◆ Required action
Copy the lines below word for word, keeping every one of them in its original order.

◆ Source information
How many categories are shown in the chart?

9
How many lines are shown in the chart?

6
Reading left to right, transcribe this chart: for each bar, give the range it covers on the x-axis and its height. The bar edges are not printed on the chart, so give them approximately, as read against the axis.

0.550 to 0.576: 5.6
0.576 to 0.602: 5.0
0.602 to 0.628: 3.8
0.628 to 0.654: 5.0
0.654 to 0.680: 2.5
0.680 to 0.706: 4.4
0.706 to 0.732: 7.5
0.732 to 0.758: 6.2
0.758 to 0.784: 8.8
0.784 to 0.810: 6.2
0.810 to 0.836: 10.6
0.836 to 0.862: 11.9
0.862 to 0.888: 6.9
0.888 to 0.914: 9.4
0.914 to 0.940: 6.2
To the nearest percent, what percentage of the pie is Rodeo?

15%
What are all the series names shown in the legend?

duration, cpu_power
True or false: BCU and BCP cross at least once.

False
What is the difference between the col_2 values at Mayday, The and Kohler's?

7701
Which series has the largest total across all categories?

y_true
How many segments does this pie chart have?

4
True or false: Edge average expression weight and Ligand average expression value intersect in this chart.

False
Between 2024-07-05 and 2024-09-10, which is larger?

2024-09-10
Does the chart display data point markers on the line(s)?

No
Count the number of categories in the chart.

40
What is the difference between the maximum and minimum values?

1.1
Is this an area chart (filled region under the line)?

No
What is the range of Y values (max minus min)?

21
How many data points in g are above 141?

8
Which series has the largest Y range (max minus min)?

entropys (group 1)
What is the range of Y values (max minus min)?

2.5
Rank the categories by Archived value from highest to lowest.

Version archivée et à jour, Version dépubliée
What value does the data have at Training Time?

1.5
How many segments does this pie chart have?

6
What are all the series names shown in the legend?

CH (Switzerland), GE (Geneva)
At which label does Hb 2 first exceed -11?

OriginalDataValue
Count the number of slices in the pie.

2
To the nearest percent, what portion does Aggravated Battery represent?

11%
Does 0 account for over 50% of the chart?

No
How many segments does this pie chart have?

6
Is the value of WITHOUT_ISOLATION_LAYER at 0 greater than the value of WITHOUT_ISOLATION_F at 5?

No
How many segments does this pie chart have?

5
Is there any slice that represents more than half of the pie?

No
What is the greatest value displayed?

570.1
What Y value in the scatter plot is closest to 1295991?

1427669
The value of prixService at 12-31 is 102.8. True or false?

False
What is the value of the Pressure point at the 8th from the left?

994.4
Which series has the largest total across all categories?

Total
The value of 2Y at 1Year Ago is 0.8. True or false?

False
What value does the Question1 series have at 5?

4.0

◆ Task result
How many categories are shown in the chart?

9
How many lines are shown in the chart?

6
Reading left to right, transcribe this chart: for each bar, give the range it covers on the x-axis and its height. The bar edges are not printed on the chart, so give them approximately, as read against the axis.

0.550 to 0.576: 5.6
0.576 to 0.602: 5.0
0.602 to 0.628: 3.8
0.628 to 0.654: 5.0
0.654 to 0.680: 2.5
0.680 to 0.706: 4.4
0.706 to 0.732: 7.5
0.732 to 0.758: 6.2
0.758 to 0.784: 8.8
0.784 to 0.810: 6.2
0.810 to 0.836: 10.6
0.836 to 0.862: 11.9
0.862 to 0.888: 6.9
0.888 to 0.914: 9.4
0.914 to 0.940: 6.2
To the nearest percent, what percentage of the pie is Rodeo?

15%
What are all the series names shown in the legend?

duration, cpu_power
True or false: BCU and BCP cross at least once.

False
What is the difference between the col_2 values at Mayday, The and Kohler's?

7701
Which series has the largest total across all categories?

y_true
How many segments does this pie chart have?

4
True or false: Edge average expression weight and Ligand average expression value intersect in this chart.

False
Between 2024-07-05 and 2024-09-10, which is larger?

2024-09-10
Does the chart display data point markers on the line(s)?

No
Count the number of categories in the chart.

40
What is the difference between the maximum and minimum values?

1.1
Is this an area chart (filled region under the line)?

No
What is the range of Y values (max minus min)?

21
How many data points in g are above 141?

8
Which series has the largest Y range (max minus min)?

entropys (group 1)
What is the range of Y values (max minus min)?

2.5
Rank the categories by Archived value from highest to lowest.

Version archivée et à jour, Version dépubliée
What value does the data have at Training Time?

1.5
How many segments does this pie chart have?

6
What are all the series names shown in the legend?

CH (Switzerland), GE (Geneva)
At which label does Hb 2 first exceed -11?

OriginalDataValue
Count the number of slices in the pie.

2
To the nearest percent, what portion does Aggravated Battery represent?

11%
Does 0 account for over 50% of the chart?

No
How many segments does this pie chart have?

6
Is the value of WITHOUT_ISOLATION_LAYER at 0 greater than the value of WITHOUT_ISOLATION_F at 5?

No
How many segments does this pie chart have?

5
Is there any slice that represents more than half of the pie?

No
What is the greatest value displayed?

570.1
What Y value in the scatter plot is closest to 1295991?

1427669
The value of prixService at 12-31 is 102.8. True or false?

False
What is the value of the Pressure point at the 8th from the left?

994.4
Which series has the largest total across all categories?

Total
The value of 2Y at 1Year Ago is 0.8. True or false?

False
What value does the Question1 series have at 5?

4.0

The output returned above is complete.